Die Hitze verschont auch Europa nicht. In West- und Mitteleuropa sind Dürren wie jene im heurigen Sommer drei bis viermal wahrscheinlicher geworden. Nach Daten der Initiative World Weather Attribution muss Europa zum jetzigen Stand der Erderhitzung alle 20 Jahre mit einer derartigen Trockenheit rechnen. Da aber kein Stopp des Temperaturanstiegs in Sicht ist, werden Dürren noch weitaus häufiger werden.

https://science.orf.at/stories/3215463/

Bebauung und Versiegelung haben großen Einfluss auf Stadttemperaturen

Landnutzung

Wandelt man Acker- in Industriefläche um, führt dies zu einem durchschnittlichen Anstieg von 12 Sommertagen, also Tagen mit einer Temperatur über 25 Grad.
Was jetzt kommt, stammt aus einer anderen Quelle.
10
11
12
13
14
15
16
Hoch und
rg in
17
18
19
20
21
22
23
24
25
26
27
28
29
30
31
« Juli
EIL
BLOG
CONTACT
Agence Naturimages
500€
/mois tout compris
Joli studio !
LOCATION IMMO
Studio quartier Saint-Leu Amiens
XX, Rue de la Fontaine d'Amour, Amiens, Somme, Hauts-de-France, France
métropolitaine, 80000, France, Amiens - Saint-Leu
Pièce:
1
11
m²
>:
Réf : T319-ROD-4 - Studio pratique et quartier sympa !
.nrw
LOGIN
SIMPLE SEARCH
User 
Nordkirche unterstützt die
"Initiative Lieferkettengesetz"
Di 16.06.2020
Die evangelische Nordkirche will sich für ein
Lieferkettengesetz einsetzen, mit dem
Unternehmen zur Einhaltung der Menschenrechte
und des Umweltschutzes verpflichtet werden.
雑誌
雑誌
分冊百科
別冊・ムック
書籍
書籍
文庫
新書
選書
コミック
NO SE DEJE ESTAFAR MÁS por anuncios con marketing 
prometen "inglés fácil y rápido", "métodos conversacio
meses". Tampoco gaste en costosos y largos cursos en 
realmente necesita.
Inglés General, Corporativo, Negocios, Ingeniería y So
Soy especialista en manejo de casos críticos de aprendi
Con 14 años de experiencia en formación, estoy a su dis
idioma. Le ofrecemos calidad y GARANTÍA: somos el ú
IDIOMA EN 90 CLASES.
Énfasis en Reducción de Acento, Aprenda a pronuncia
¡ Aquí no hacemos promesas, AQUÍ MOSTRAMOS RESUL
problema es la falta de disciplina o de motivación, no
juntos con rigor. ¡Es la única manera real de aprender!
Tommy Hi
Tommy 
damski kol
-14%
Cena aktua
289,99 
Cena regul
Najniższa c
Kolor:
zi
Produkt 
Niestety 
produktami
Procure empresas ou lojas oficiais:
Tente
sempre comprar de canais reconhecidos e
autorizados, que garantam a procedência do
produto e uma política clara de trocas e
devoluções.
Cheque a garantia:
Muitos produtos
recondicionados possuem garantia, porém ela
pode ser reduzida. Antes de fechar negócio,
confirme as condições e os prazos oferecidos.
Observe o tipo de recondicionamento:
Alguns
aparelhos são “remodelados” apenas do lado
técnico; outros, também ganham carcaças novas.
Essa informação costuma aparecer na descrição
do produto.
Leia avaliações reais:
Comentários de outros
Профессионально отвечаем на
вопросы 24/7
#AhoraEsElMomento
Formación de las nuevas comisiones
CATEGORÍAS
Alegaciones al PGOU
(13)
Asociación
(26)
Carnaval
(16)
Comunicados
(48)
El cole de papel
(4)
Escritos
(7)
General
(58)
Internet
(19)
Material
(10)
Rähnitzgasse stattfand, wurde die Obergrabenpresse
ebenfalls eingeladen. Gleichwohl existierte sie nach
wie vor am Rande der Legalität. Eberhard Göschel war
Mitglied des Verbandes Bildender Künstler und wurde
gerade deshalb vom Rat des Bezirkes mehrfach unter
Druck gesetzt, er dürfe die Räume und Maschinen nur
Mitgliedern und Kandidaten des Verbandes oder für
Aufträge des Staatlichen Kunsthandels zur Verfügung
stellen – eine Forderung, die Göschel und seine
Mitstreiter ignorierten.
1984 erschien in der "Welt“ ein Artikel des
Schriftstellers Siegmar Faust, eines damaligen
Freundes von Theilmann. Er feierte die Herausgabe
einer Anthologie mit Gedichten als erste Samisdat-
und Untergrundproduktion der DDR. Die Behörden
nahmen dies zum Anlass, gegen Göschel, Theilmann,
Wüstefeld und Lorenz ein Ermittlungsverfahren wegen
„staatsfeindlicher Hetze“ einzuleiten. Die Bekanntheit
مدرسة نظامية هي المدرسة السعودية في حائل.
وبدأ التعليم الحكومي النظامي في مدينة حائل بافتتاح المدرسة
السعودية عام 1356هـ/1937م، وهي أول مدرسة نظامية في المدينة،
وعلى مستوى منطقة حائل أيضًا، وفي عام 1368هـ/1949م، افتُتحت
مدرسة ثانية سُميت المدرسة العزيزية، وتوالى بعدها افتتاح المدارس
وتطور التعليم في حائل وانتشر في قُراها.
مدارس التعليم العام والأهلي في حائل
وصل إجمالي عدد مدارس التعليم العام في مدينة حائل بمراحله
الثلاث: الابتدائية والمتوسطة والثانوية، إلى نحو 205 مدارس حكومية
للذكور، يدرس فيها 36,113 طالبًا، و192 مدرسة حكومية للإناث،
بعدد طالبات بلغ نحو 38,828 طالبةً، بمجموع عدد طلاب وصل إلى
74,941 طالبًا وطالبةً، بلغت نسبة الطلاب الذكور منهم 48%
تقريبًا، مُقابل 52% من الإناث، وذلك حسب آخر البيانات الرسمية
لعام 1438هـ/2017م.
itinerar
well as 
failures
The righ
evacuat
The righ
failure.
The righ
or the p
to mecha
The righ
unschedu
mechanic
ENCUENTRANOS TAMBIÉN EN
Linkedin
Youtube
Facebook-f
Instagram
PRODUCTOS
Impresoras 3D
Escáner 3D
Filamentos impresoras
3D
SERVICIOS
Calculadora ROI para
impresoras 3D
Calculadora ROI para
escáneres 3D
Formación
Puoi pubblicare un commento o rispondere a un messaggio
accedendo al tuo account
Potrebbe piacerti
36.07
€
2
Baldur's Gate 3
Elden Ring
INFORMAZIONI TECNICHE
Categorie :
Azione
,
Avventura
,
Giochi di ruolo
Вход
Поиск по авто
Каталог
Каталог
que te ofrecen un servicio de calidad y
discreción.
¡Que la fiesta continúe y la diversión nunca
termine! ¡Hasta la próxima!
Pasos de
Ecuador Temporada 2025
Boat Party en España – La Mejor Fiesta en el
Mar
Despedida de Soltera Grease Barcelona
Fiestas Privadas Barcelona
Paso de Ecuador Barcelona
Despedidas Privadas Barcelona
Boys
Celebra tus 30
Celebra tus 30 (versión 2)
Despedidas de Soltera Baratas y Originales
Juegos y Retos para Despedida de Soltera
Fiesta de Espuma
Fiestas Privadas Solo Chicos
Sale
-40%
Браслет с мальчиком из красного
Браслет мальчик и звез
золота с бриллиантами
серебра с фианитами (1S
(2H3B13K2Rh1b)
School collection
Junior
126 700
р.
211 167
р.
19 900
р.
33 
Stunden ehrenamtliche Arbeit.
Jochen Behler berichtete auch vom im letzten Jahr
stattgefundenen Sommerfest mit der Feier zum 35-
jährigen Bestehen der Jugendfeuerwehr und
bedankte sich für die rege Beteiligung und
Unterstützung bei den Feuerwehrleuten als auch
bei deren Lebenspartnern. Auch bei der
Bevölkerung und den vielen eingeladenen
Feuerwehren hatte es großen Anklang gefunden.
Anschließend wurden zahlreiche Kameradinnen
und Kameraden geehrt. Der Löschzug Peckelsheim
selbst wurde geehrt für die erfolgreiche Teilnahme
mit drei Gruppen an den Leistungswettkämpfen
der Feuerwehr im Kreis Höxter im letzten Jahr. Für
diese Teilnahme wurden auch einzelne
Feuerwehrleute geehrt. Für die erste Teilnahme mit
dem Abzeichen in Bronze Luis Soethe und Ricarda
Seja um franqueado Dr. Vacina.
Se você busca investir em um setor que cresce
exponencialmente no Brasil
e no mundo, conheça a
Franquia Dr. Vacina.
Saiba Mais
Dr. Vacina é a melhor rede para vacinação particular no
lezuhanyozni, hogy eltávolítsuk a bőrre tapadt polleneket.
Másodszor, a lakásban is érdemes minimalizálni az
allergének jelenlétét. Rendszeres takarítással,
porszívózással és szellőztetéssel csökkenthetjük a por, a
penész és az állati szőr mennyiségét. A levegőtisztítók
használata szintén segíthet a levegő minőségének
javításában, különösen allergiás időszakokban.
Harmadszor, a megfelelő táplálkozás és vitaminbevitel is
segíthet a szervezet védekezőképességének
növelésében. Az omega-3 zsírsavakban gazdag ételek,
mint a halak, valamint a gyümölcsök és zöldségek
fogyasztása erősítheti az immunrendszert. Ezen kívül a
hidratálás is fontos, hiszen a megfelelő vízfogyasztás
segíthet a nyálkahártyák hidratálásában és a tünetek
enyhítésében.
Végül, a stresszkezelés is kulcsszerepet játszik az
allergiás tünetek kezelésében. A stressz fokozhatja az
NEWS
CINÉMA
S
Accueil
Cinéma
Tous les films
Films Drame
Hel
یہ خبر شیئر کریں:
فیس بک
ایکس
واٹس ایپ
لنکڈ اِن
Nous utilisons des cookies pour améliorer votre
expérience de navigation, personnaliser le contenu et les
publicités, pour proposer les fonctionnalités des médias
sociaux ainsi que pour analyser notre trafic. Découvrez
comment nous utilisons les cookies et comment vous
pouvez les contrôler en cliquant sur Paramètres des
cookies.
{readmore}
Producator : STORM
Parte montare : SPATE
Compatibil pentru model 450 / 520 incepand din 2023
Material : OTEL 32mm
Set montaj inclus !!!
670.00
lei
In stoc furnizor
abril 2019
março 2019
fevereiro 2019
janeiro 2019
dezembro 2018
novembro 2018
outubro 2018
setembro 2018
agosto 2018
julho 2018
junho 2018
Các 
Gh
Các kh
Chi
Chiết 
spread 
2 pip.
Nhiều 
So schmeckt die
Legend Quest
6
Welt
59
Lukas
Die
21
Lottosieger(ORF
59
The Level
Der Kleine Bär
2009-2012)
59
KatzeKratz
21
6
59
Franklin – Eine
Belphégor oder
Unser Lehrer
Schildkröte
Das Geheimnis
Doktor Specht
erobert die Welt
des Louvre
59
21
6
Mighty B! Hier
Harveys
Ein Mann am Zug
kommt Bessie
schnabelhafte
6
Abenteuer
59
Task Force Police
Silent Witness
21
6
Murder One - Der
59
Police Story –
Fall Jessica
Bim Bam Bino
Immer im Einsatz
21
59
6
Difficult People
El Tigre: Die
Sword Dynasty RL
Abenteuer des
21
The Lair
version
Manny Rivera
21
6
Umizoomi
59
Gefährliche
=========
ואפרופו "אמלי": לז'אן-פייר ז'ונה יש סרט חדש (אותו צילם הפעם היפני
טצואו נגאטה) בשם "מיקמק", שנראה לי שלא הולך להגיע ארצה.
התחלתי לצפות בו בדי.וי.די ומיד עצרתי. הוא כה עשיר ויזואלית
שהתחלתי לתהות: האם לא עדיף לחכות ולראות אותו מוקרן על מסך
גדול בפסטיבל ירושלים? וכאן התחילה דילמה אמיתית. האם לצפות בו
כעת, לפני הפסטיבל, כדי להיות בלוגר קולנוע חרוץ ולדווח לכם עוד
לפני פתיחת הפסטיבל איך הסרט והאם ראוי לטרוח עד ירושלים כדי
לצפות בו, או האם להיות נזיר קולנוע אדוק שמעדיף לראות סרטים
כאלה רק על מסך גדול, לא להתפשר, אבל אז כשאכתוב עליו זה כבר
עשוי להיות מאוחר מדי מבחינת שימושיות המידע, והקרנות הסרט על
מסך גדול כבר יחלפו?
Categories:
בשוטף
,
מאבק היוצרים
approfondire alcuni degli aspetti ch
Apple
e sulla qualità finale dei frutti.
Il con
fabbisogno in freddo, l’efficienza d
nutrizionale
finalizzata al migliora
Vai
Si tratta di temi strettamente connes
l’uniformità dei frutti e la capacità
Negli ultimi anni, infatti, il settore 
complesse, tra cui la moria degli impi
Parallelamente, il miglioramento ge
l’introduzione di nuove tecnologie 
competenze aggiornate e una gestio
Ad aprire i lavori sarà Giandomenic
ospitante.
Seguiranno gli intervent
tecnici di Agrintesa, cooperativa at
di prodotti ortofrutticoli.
Diese Daten liefert das Projekt Lucretia der Zentralanstalt für Meteorologie und Geodynamik ZAMG. Dahinter steckt die einfache Gleichung, dass dicht bebaute Bereiche wärmer sind, kühle Stadtteile hingegen viel Wasser- und Grünflächen besitzen. Insofern wäre die Hitzebelastung in der Stadt durch Planung gut steuerbar. „Grob gesagt können massive Änderungen der Bebauung die Zahl der Sommertage um ungefähr 20 bis 80 Prozent erhöhen oder senken,“ so die Stadtklima-Expertin Maja Zuvela-Aloise.

https://science.orf.at/stories/3215503/

Wildtierbestände sinken drastisch

Artensterben

Bei mehr als 31.000 wildlebenden Wildtierpopulationen sind die Bestände im Zeitraum von 50 Jahren im Schnitt um 69 Prozent gesunken. Das zeigt der Living Planet Report 2022 auf. Die Autor:innen haben dafür 5.200 Wildtierarten – von Säugetieren über Fische bis zu Reptilien – ausgewertet.

Wie auch der jüngste IPCC-Bericht betont hat, schützt ein gesundes Ökosystem auch vor vielen Folgen des Klimawandels. Umgekehrt heizt der Verlust an biologischer Vielfalt die Klimakrise noch an.

https://science.orf.at/stories/3215535/

Kurz gemeldet

Vom Aussterben bedroht sind auch die Schwebfliegen. Etwa ein Drittel der 890 Arten gilt als sehr gefährdet.  Schwebfliegen sind sowohl als Bestäuber sehr wichtig, sie kontrollieren aber auch landwirtschaftliche Schädlinge wie Blattläuse.

Bestäuber: Schwebfliegen vom Aussterben bedroht – science.ORF.at

Tipp:

Am 15. Oktober ist „International Repair Day“. In Österreich gibt es etwa 150 Reparaturinitiativen, die sich dem verantwortungsvollen Umgang mit Ressourcen verschrieben haben. Oft ist bei Geräten wie Kaffeemaschinen oder Haartrocknern nur ein einfacher und billiger Bauteil zu ersetzen, um sie wieder funktionstüchtig zu machen. Das passiert etwa in Repair Cafés quer durch das Land. Viele Initiativen suchen noch freiwillige Helfer:innen.